You are looking for the flow builder and Flow.buffer():
suspend fun getData(): Flow<Data> = flow {
var pageData: List<Data>
var pageUrl: String? = "bla"
while (pageUrl != null) {
TODO("fetch pageData from pageUrl and change pageUrl to the next page")
emitAll(pageData)
}
}
.flowOn(Dispatchers.IO /* no need for a thread pool executor, IO does it automatically */)
.buffer(3)
You can use it just like a normal Flow, iterate, etc. If you want to know the total length of the output, you should calculate it on the consumer with a mutable closure variable. Note you shouldn't need to use GlobalScope anywhere (ideally ever).
There are a few ways to achieve the desired behaviour. I would suggest to use coroutineScope which is designed specifically for parallel decomposition. It also provides good cancellation and error handling behaviour out of the box. In conjunction with Channel.close behaviour it makes the implementation pretty simple. Conceptually the implementation may look like this:
suspend fun fetchAllPages() {
coroutineScope {
val channel = Channel<MyPage>(Channel.UNLIMITED)
launch(Dispatchers.IO){ loadData(channel) }
launch(Dispatchers.IO){ processData(channel) }
}
}
suspend fun loadData(sendChannel: SendChannel<MyPage>){
while(hasMoreData()){
sendChannel.send(loadPage())
}
sendChannel.close()
}
suspend fun processData(channel: ReceiveChannel<MyPage>){
for(page in channel){
// process page
}
}
It works in the following way:
coroutineScope suspends until all children are finished. So you don't need CompletableDeferred anymore.
loadData() loads pages in cycle and posts them into the channel. It closes the channel as soon as all pages have been loaded.
processData fetches items from the channel one by one and process them. The cycle will finish as soon as all the items have been processed (and the channel has been closed).

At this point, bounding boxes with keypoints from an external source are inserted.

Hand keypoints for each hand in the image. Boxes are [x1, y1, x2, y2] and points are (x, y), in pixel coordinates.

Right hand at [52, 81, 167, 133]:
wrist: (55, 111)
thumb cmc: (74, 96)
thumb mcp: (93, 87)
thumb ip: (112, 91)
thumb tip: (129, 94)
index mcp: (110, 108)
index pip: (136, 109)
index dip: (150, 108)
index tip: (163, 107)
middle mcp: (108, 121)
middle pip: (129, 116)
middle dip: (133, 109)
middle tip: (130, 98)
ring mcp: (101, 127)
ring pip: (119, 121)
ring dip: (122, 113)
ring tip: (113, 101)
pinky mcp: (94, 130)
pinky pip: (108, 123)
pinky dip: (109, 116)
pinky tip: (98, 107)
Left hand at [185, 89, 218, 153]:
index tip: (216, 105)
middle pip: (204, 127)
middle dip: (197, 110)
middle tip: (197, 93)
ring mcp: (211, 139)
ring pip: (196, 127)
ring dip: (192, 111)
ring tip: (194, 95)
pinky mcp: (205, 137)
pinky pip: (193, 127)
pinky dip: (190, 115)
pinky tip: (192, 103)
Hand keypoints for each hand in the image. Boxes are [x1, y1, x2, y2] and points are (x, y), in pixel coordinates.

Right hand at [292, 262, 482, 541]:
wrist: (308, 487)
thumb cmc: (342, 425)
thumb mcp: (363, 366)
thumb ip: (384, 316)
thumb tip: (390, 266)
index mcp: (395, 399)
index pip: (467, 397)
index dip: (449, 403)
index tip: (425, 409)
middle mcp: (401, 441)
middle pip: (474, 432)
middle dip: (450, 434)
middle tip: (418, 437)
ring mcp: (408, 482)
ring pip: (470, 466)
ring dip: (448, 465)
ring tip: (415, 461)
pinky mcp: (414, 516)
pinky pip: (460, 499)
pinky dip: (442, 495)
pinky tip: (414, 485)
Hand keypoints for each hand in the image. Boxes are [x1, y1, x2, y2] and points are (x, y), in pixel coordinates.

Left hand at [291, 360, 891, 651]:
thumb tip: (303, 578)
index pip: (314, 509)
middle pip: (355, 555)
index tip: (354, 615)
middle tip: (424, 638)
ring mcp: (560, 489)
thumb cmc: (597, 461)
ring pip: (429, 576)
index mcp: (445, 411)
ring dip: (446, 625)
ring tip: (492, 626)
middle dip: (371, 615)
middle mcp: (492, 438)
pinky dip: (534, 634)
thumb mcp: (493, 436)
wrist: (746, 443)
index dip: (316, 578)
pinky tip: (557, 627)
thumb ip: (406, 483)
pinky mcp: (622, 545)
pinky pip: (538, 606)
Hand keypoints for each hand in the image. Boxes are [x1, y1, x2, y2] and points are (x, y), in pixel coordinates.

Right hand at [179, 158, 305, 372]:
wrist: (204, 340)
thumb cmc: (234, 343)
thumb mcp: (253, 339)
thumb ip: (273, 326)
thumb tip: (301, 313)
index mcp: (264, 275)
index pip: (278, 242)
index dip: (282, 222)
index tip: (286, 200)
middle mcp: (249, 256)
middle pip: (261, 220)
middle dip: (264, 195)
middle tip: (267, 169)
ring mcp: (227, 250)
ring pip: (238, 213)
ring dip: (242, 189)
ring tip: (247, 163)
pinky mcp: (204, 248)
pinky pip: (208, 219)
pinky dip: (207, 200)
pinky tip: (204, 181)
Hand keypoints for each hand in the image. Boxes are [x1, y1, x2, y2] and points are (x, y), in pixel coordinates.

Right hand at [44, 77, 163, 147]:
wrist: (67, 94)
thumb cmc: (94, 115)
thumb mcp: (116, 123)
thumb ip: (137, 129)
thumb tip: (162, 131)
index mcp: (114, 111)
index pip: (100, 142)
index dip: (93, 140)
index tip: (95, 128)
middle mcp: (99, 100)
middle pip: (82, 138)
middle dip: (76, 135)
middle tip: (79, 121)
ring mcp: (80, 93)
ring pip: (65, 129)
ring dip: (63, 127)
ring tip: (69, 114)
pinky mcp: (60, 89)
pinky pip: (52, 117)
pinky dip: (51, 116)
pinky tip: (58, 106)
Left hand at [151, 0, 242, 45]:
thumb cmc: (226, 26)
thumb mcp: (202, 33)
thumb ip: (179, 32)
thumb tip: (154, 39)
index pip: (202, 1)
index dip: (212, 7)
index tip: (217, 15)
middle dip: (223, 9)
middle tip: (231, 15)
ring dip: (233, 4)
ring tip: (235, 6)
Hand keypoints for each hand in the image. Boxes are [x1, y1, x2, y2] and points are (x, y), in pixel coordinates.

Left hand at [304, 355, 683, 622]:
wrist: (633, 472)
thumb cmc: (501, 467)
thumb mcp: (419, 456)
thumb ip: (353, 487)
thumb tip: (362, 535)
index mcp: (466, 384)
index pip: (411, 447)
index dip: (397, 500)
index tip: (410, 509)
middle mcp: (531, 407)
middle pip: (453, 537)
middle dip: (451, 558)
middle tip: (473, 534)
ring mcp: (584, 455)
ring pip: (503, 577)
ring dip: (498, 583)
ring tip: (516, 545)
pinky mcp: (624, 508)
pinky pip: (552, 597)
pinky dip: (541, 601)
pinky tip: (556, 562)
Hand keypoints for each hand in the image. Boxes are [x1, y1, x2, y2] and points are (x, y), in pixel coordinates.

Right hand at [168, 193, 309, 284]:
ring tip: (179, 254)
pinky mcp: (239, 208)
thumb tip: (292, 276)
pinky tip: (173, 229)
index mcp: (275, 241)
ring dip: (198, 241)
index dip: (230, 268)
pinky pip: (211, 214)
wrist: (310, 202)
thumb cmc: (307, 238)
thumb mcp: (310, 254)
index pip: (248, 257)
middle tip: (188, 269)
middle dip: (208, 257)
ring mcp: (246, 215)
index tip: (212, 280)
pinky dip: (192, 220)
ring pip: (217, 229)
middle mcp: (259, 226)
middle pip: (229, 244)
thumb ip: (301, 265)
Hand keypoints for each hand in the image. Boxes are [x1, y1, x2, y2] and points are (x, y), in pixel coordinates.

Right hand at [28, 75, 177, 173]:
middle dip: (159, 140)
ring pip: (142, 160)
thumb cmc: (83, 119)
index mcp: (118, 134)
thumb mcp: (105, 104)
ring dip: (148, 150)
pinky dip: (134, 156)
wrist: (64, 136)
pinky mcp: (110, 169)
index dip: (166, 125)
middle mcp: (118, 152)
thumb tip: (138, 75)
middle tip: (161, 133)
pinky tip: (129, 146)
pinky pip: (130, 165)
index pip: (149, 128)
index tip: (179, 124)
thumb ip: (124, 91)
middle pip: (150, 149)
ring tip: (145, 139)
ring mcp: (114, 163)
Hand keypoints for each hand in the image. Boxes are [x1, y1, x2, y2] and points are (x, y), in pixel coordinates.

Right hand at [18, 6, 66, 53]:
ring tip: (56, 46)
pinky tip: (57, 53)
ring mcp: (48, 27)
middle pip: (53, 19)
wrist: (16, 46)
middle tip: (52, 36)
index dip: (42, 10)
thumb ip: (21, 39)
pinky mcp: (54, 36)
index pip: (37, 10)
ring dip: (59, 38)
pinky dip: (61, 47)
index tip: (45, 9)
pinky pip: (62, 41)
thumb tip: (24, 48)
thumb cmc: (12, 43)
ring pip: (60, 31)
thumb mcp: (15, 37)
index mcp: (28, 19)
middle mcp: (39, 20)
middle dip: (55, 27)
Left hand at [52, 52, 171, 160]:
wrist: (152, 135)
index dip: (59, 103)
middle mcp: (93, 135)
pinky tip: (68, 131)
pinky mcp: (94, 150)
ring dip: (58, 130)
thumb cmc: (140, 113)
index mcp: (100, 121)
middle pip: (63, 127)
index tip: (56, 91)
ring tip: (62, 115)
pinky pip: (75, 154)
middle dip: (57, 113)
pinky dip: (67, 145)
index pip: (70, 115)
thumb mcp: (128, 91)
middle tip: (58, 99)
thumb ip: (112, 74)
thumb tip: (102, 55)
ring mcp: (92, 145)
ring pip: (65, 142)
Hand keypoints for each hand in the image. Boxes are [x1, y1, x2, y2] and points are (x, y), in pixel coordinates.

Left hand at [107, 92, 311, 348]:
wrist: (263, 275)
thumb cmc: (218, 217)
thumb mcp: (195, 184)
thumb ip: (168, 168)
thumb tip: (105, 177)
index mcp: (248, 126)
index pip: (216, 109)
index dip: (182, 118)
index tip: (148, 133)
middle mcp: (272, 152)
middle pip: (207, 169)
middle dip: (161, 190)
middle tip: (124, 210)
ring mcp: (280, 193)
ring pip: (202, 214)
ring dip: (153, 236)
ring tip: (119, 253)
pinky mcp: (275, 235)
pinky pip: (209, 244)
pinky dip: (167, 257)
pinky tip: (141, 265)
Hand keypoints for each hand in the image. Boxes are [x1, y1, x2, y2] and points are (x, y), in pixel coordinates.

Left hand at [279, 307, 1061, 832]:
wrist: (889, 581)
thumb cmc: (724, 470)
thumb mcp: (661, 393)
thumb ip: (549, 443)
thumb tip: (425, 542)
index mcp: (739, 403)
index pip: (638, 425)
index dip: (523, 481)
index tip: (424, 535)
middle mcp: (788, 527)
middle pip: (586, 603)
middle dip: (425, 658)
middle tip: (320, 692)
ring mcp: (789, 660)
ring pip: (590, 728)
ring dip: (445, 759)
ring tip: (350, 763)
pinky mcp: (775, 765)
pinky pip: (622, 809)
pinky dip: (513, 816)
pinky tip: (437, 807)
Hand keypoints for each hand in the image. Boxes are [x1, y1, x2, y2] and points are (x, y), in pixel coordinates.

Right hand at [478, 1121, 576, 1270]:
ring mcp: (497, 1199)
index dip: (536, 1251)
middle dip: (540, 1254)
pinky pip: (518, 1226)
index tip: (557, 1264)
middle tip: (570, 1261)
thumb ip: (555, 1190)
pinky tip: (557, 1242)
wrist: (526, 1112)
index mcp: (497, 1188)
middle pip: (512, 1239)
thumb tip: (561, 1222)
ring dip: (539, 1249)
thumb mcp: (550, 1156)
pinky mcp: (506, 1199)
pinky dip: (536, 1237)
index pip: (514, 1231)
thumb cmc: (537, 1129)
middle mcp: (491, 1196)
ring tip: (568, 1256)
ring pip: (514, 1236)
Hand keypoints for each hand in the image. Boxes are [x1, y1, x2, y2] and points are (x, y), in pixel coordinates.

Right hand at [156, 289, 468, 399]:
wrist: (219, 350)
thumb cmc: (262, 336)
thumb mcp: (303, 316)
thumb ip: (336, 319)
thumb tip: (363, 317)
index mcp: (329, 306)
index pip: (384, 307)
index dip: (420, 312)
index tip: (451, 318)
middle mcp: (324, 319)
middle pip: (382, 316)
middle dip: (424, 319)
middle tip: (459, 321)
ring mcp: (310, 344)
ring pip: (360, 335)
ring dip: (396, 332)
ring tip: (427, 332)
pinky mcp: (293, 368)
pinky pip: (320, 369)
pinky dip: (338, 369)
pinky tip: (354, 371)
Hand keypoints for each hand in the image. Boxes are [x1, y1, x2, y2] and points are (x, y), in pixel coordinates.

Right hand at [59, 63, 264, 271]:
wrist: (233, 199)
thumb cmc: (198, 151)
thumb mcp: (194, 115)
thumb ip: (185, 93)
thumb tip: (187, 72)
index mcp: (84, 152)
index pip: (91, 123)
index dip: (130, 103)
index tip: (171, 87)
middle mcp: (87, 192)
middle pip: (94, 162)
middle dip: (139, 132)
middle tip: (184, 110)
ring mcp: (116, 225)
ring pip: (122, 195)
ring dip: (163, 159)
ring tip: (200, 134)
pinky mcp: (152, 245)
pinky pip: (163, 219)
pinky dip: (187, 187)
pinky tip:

In this implementation the producer coroutine works independently, with no back-pressure, so it can take a lot of memory if the processing is slow. Limit the buffer capacity to have the producer coroutine suspend when the buffer is full.
It might be also a good idea to use channels fan-out behaviour to launch multiple processors to speed up the computation.